DPE names sports common CSR theme for CPSEs in FY27 and FY28
Synopsis
Key Takeaways
The Department of Public Enterprises (DPE) has, for the first time, designated 'Development of Sporting Activities' as a common Corporate Social Responsibility (CSR) theme for Central Public Sector Enterprises (CPSEs) — a move expected to channel significantly greater institutional funding towards sports development across India. The notification, issued through an Office Memorandum on 20 June 2025, covers FY 2026-27 and FY 2027-28.
A First for Sports Under the DPE Framework
The DPE introduced the concept of a Common CSR Theme in 2018, initially identifying school education and healthcare as priority areas and advising CPSEs to direct at least 60 per cent of their CSR expenditure towards notified themes. Health and nutrition were added in subsequent years to encourage focused interventions. Sports, however, had been conspicuously absent from this coordinated framework — despite being an eligible CSR activity under Schedule VII of the Companies Act, 2013.

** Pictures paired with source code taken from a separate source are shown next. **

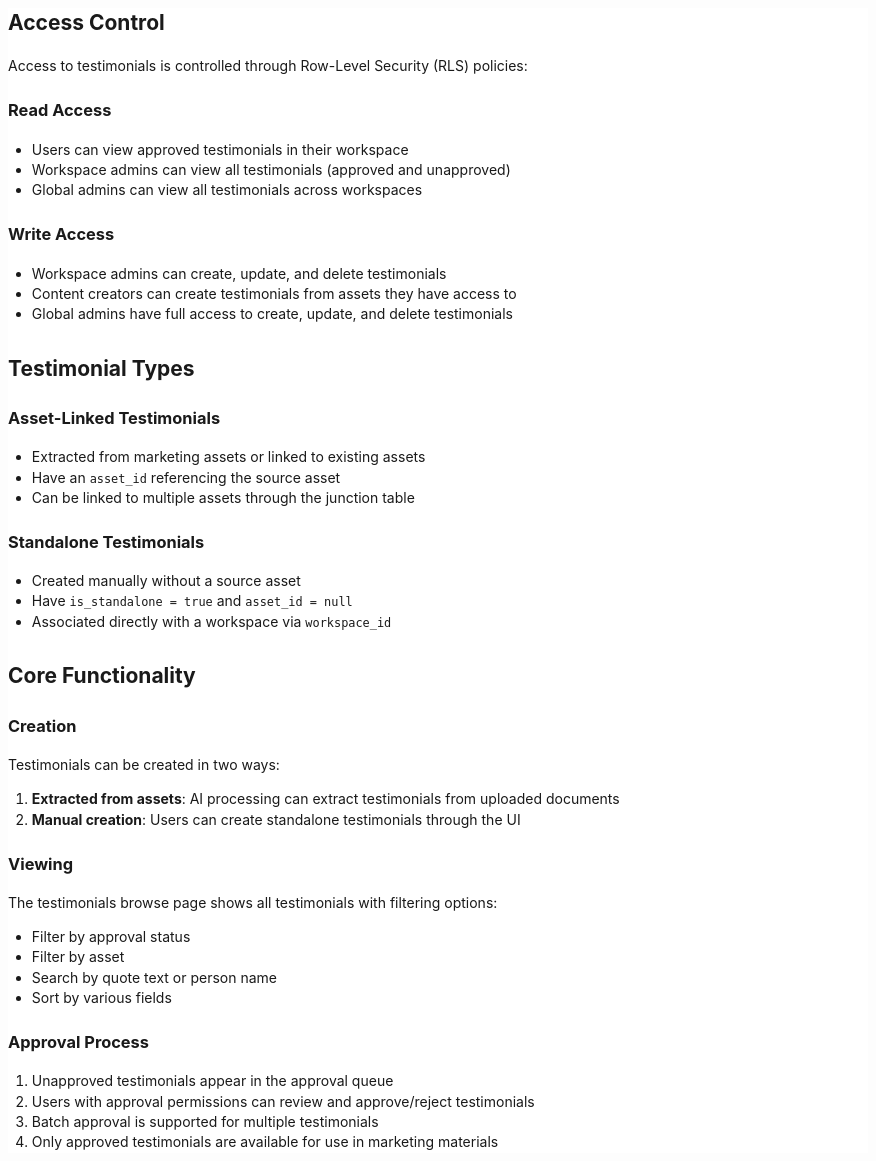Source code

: ## Access Control

Access to testimonials is controlled through Row-Level Security (RLS) policies:

### Read Access
- Users can view approved testimonials in their workspace
- Workspace admins can view all testimonials (approved and unapproved)
- Global admins can view all testimonials across workspaces

### Write Access
- Workspace admins can create, update, and delete testimonials
- Content creators can create testimonials from assets they have access to
- Global admins have full access to create, update, and delete testimonials

## Testimonial Types

### Asset-Linked Testimonials
- Extracted from marketing assets or linked to existing assets
- Have an `asset_id` referencing the source asset
- Can be linked to multiple assets through the junction table

### Standalone Testimonials
- Created manually without a source asset
- Have `is_standalone = true` and `asset_id = null`
- Associated directly with a workspace via `workspace_id`

## Core Functionality

### Creation

Testimonials can be created in two ways:
1. **Extracted from assets**: AI processing can extract testimonials from uploaded documents
2. **Manual creation**: Users can create standalone testimonials through the UI

### Viewing

The testimonials browse page shows all testimonials with filtering options:
- Filter by approval status
- Filter by asset
- Search by quote text or person name
- Sort by various fields

### Approval Process

1. Unapproved testimonials appear in the approval queue
2. Users with approval permissions can review and approve/reject testimonials
3. Batch approval is supported for multiple testimonials
4. Only approved testimonials are available for use in marketing materials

Without a dedicated thematic designation, CSR spending on sports remained modest and largely driven by the individual priorities of each enterprise, with no institutional mechanism to aggregate or direct resources at scale.

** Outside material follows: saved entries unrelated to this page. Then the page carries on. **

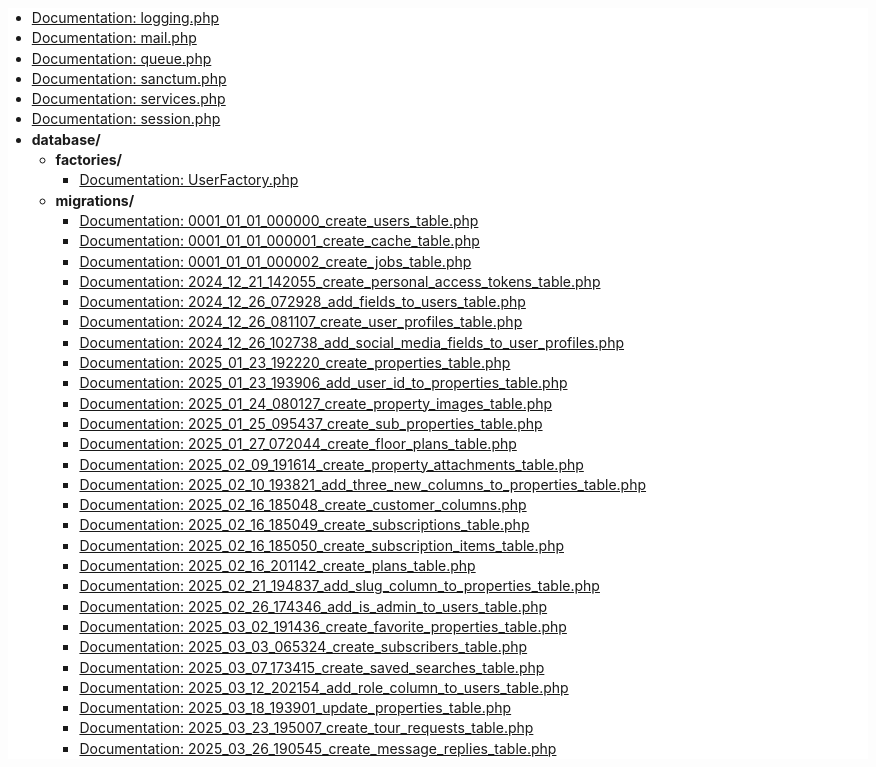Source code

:   * [Documentation: logging.php](config\logging.md)
  * [Documentation: mail.php](config\mail.md)
  * [Documentation: queue.php](config\queue.md)
  * [Documentation: sanctum.php](config\sanctum.md)
  * [Documentation: services.php](config\services.md)
  * [Documentation: session.php](config\session.md)
* **database/**
  * **factories/**
    * [Documentation: UserFactory.php](database\factories\UserFactory.md)
  * **migrations/**
    * [Documentation: 0001_01_01_000000_create_users_table.php](database\migrations\0001_01_01_000000_create_users_table.md)
    * [Documentation: 0001_01_01_000001_create_cache_table.php](database\migrations\0001_01_01_000001_create_cache_table.md)
    * [Documentation: 0001_01_01_000002_create_jobs_table.php](database\migrations\0001_01_01_000002_create_jobs_table.md)
    * [Documentation: 2024_12_21_142055_create_personal_access_tokens_table.php](database\migrations\2024_12_21_142055_create_personal_access_tokens_table.md)
    * [Documentation: 2024_12_26_072928_add_fields_to_users_table.php](database\migrations\2024_12_26_072928_add_fields_to_users_table.md)
    * [Documentation: 2024_12_26_081107_create_user_profiles_table.php](database\migrations\2024_12_26_081107_create_user_profiles_table.md)
    * [Documentation: 2024_12_26_102738_add_social_media_fields_to_user_profiles.php](database\migrations\2024_12_26_102738_add_social_media_fields_to_user_profiles.md)
    * [Documentation: 2025_01_23_192220_create_properties_table.php](database\migrations\2025_01_23_192220_create_properties_table.md)
    * [Documentation: 2025_01_23_193906_add_user_id_to_properties_table.php](database\migrations\2025_01_23_193906_add_user_id_to_properties_table.md)
    * [Documentation: 2025_01_24_080127_create_property_images_table.php](database\migrations\2025_01_24_080127_create_property_images_table.md)
    * [Documentation: 2025_01_25_095437_create_sub_properties_table.php](database\migrations\2025_01_25_095437_create_sub_properties_table.md)
    * [Documentation: 2025_01_27_072044_create_floor_plans_table.php](database\migrations\2025_01_27_072044_create_floor_plans_table.md)
    * [Documentation: 2025_02_09_191614_create_property_attachments_table.php](database\migrations\2025_02_09_191614_create_property_attachments_table.md)
    * [Documentation: 2025_02_10_193821_add_three_new_columns_to_properties_table.php](database\migrations\2025_02_10_193821_add_three_new_columns_to_properties_table.md)
    * [Documentation: 2025_02_16_185048_create_customer_columns.php](database\migrations\2025_02_16_185048_create_customer_columns.md)
    * [Documentation: 2025_02_16_185049_create_subscriptions_table.php](database\migrations\2025_02_16_185049_create_subscriptions_table.md)
    * [Documentation: 2025_02_16_185050_create_subscription_items_table.php](database\migrations\2025_02_16_185050_create_subscription_items_table.md)
    * [Documentation: 2025_02_16_201142_create_plans_table.php](database\migrations\2025_02_16_201142_create_plans_table.md)
    * [Documentation: 2025_02_21_194837_add_slug_column_to_properties_table.php](database\migrations\2025_02_21_194837_add_slug_column_to_properties_table.md)
    * [Documentation: 2025_02_26_174346_add_is_admin_to_users_table.php](database\migrations\2025_02_26_174346_add_is_admin_to_users_table.md)
    * [Documentation: 2025_03_02_191436_create_favorite_properties_table.php](database\migrations\2025_03_02_191436_create_favorite_properties_table.md)
    * [Documentation: 2025_03_03_065324_create_subscribers_table.php](database\migrations\2025_03_03_065324_create_subscribers_table.md)
    * [Documentation: 2025_03_07_173415_create_saved_searches_table.php](database\migrations\2025_03_07_173415_create_saved_searches_table.md)
    * [Documentation: 2025_03_12_202154_add_role_column_to_users_table.php](database\migrations\2025_03_12_202154_add_role_column_to_users_table.md)
    * [Documentation: 2025_03_18_193901_update_properties_table.php](database\migrations\2025_03_18_193901_update_properties_table.md)
    * [Documentation: 2025_03_23_195007_create_tour_requests_table.php](database\migrations\2025_03_23_195007_create_tour_requests_table.md)
    * [Documentation: 2025_03_26_190545_create_message_replies_table.php](database\migrations\2025_03_26_190545_create_message_replies_table.md)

What the New Notification Covers
The latest Office Memorandum formally brings sports within the Common CSR Theme framework for the next two financial years. The DPE has identified five key intervention areas: development of sports infrastructure, provision of sports equipment, access to professional coaching, promotion of sporting activities, and nurturing of sportspersons.
Because CPSEs typically align a substantial share of their CSR budgets with DPE-notified themes, the designation is expected to translate into materially higher and more structured investment in grassroots sports, athlete support systems, talent identification, and coaching programmes across the country.
Alignment With National Sporting Policy
The move dovetails with the government's broader sporting ambitions under the Khelo Bharat Niti 2025 and the Khelo India Mission, as India works to consolidate its standing as a leading global sporting nation. Officials believe the framework will allow CPSE CSR resources to complement — rather than duplicate — government spending, helping expand access to quality sporting facilities and strengthen athlete development pathways in a structured manner.
Why This Matters
Unlike education and healthcare, which have benefited from years of coordinated CSR policy nudges, sports infrastructure in India has historically been underfunded at the grassroots level. The DPE's decision introduces an institutional lever that could change that calculus. Notably, this is the first time in the seven-year history of the Common CSR Theme framework that sports has been elevated to this status — a signal of shifting national priorities ahead of India's growing ambitions on the global sporting stage.
The framework is expected to be operationalised as CPSEs finalise their CSR plans for FY 2026-27, with the two-year window providing enterprises sufficient runway to design and execute meaningful sports-linked interventions.